The subtraction x - pref[i - 1] converts the global position into a local offset inside the selected word.
Worked Examples
Consider a small story with words:
Input:
3 3
hell spirits fear
1
7
10
Here prefix sums are:
| i | word | length | pref[i] |
|---|---|---|---|
| 0 | - | - | 0 |
| 1 | hell | 4 | 4 |
| 2 | spirits | 7 | 11 |
| 3 | fear | 4 | 15 |
Query traces:
| x | lo | hi | mid decisions | found word i | position |
|---|---|---|---|---|---|
| 1 | 1-3 | ... | converges to 1 | 1 | 1 |
| 7 | 1-3 | pref[2]=11 ≥7 → word 2 | 2 | 7 - 4 = 3 | |
| 10 | ... | pref[2]=11 ≥10 → word 2 | 2 | 10 - 4 = 6 |
The table shows how binary search narrows down to the correct prefix segment. Each result confirms that indices are interpreted relative to word boundaries rather than the full concatenation.
Complexity Analysis
| Measure | Complexity | Explanation |
|---|---|---|
| Time | O(n + m log n) | prefix construction is linear, each query uses binary search |
| Space | O(n) | prefix array stores one value per word |
The constraints allow up to 10^6 total characters and 5·10^5 queries, so logarithmic search per query is easily fast enough. Memory usage is dominated by storing word lengths and prefix sums.
Test Cases
import sys, io
def run(inp: str) -> str:
sys.stdin = io.StringIO(inp)
output = io.StringIO()
n, m = map(int, sys.stdin.readline().split())

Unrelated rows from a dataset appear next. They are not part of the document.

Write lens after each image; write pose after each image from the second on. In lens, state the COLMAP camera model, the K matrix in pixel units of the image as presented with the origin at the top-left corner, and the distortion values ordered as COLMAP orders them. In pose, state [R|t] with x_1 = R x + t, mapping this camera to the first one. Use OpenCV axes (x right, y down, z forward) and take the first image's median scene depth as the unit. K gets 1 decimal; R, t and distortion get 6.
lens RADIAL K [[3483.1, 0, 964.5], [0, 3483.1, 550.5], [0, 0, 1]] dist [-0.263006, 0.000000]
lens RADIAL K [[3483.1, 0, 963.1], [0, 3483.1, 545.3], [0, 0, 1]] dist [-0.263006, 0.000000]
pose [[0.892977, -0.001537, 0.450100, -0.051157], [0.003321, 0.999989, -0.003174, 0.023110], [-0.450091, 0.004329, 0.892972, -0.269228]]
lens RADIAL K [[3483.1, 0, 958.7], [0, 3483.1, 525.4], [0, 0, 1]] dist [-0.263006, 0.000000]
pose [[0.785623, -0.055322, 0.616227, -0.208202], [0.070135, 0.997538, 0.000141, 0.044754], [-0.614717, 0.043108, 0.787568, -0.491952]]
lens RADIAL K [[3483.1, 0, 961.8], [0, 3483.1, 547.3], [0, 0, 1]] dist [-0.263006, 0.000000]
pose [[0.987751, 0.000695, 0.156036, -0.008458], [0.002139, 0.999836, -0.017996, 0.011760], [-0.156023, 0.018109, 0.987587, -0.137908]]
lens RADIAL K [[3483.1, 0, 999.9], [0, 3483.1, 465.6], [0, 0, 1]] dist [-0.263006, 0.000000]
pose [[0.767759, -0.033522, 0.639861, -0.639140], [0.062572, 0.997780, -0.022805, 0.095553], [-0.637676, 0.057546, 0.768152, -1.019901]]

words = sys.stdin.readline().split()
pref = [0] * (n + 1)
for i in range(1, n + 1):
pref[i] = pref[i - 1] + len(words[i - 1])
def find_word(x):
lo, hi = 1, n
while lo < hi:
mid = (lo + hi) // 2
if pref[mid] >= x:
hi = mid
else:
lo = mid + 1
return lo
for _ in range(m):
x = int(sys.stdin.readline())
i = find_word(x)
output.write(f"{i} {x - pref[i - 1]}\n")
return output.getvalue()
# sample-like test
assert run("3 3\nhell spirits fear\n1\n7\n10\n") == "1 1\n2 3\n2 6\n"
# minimum size
assert run("1 3\na\n1\n1\n1\n") == "1 1\n1 1\n1 1\n"
# boundary test
assert run("2 2\naa b\n2\n3\n") == "1 2\n2 1\n"
# all equal lengths
assert run("4 4\na b c d\n1\n2\n3\n4\n") == "1 1\n2 1\n3 1\n4 1\n"
# long word
assert run("1 1\nabcde\n5\n") == "1 5\n"
| Test input | Expected output | What it validates |
|---|---|---|
| single word repeats | 1 1 | minimal case correctness |
| boundary transitions | correct word switching | off-by-one at edges |
| equal-length words | sequential mapping | prefix correctness |
| long word query | last position | end boundary handling |
Edge Cases
A critical edge case is when a query lands exactly on the last character of a word. In a story like "abc def", the prefix sums are [3, 6]. A query x = 3 must map to the first word, not the second. The condition pref[mid] >= x ensures that equality is resolved toward the left boundary word, preventing accidental overflow into the next word.
Another subtle case is when all words have length 1. Then prefix sums are strictly 1, 2, 3, ..., and binary search must still correctly map each query to its exact word. The algorithm handles this because each index matches a unique prefix value.
Finally, when there is only one word, every query trivially maps to word 1, and position is identical to the query index. The implementation does not require special casing, as prefix array degenerates correctly to [0, len(word)].